Although the call started out friendly, Amelie’s genuine concern dominating the conversation, the discussion did its usual thing of getting around to the same old subject: the unsuitability of James as a partner for Claire. Amelie scolded herself for not being able to let that old subject rest, even under the circumstances.

Robert came out of the study; hearing his wife’s argumentative tone, he was somehow unsurprised at the direction of the conversation but irritated at the same time. He’d already forgotten what he’d wanted to say about his own conversation: that his contact’s only intelligible words, “nothing is what it seems”, were completely meaningless and that he was going to have to clear up his own mess - again.

“Enough, already!” he exclaimed. “Why can’t you two just agree to disagree?”
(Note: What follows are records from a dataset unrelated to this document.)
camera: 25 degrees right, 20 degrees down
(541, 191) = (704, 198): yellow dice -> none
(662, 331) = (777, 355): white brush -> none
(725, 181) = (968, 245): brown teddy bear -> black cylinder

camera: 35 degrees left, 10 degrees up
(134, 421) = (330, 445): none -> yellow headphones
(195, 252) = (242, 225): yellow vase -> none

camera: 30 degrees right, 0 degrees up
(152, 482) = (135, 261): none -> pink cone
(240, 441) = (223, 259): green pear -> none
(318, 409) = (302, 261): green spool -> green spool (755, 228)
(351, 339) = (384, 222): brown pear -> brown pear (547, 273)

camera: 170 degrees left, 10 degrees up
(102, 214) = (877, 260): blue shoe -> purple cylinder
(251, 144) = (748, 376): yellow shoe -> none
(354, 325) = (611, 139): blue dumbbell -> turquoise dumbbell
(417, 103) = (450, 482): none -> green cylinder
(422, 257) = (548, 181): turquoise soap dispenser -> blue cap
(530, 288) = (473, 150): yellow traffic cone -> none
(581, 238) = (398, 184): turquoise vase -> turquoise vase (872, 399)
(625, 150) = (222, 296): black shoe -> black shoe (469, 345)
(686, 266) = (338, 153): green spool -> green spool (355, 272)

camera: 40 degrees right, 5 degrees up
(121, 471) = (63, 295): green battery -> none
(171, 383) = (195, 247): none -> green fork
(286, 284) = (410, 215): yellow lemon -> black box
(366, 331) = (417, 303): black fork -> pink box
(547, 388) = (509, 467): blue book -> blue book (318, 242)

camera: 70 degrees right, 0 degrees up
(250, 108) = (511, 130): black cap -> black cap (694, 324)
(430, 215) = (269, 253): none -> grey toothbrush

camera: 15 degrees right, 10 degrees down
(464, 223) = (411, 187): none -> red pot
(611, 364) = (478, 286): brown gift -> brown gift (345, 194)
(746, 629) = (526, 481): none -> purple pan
Amelie waved to shut him up. Her face showing her annoyance at being interrupted. He rolled his eyes and backed off. Suddenly she peered at the phone and began pressing buttons.

“She ‘ung up on me, the leetle cow,” she spat. Redialling produced no new connection.

Robert took the handset from her and opened the line. Nothing, just dead air. Returning to the study he tried his line. That, too, was dead. Then he heard the sirens, it sounded like dozens of them, all hurtling past the farm, going god only knew where.

There was a bang on the front door, followed by a piercing scream that sounded all too much like Amelie. His heart lurched at the sound and he ran back to the kitchen to check on her. She stood there, stock still and staring through the glass in the front door.